> [Record excerpts]
○ ○ ○

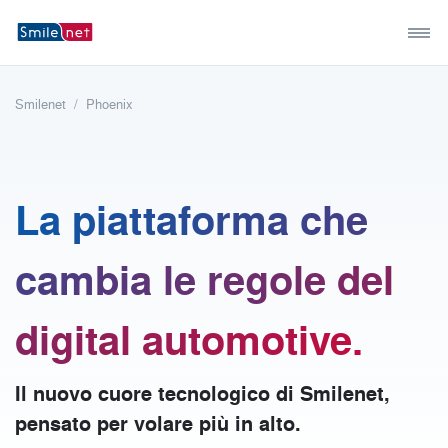
Smilenet
Phoenix
La piattaforma che
cambia le regole del
digital automotive.
Il nuovo cuore tecnologico di Smilenet,
pensato per volare più in alto.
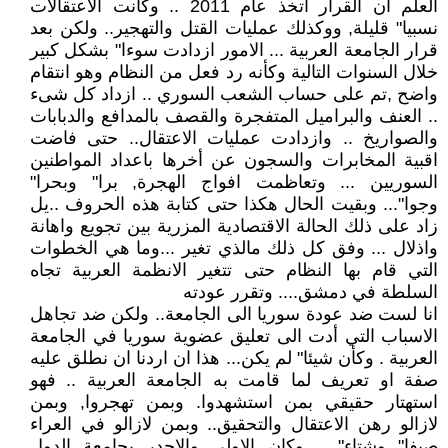
العلم ان القرار اتخذ عام 2011 .. وكانت الاعتقالات
نسبيا" قليلة, ووكذلك عمليات القتل والتهجير.. ولكن بعد
قرار الجامعة العربية ... الامور ازدادت سوءا" بشكل كبير
خلال السنوات التالية وكأنه رد فعل من النظام وهو انتقام
واضح ,تم على حساب الشعب السوري .. ازداد كل شىء
.. العنف والبراميل المتفجرة والقصف بالمدافع والدبابات
والصواريخ .. وازدادت عمليات الاعتقال.. حتى فاضت
اقبية المخابرات والسجون عن أخرها باعداد المواطنين
السوريين ... وتعاظمت افواج الهجرة, برا" وبحرا"
وجوا"... وبقيت الحال هكذا حتى كتابة هذه الحروف ..يل
زاد على ذلك الحالة الاقتصادية المزرية بين تجويع واهانة
واذلال ... وفق كل ذلك مالذي تغير ...وما هي الخطوات
التي قام بها النظام حتى تتغير الانظمة العربية تجاه
السلطة في دمشق.... وتقرر عودته
انا لست ضد عودة سوريا الى الجامعة.. ولكن ضد تجاهل
الاسباب التي أدت الى تعليق عضوية سوريا في الجامعة
العربية . وكأن شيئا" لم يكن... هذا ان اردنا ان نطلق عليه
صفة او تعريف لما قامت به الجامعة العربية .. فهو
استهتار حقيقي بمن استشهدوا. وبمن تهجروا, وبمن
لازالو رهن الاعتقال والتحقيق.. وبمن لازالو في العراء
صيفا" وشتاء" .. وكان الاولى والاجدر بجامعة الدول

○ ○ ○

Please write out the lines that run from the one with "واذلال ... وفق" to the end of the records, both included, exactly as they appear.

واذلال ... وفق كل ذلك مالذي تغير ...وما هي الخطوات
التي قام بها النظام حتى تتغير الانظمة العربية تجاه
السلطة في دمشق.... وتقرر عودته
انا لست ضد عودة سوريا الى الجامعة.. ولكن ضد تجاهل
الاسباب التي أدت الى تعليق عضوية سوريا في الجامعة
العربية . وكأن شيئا" لم يكن... هذا ان اردنا ان نطلق عليه
صفة او تعريف لما قامت به الجامعة العربية .. فهو
استهتار حقيقي بمن استشهدوا. وبمن تهجروا, وبمن
لازالو رهن الاعتقال والتحقيق.. وبمن لازالو في العراء
صيفا" وشتاء" .. وكان الاولى والاجدر بجامعة الدول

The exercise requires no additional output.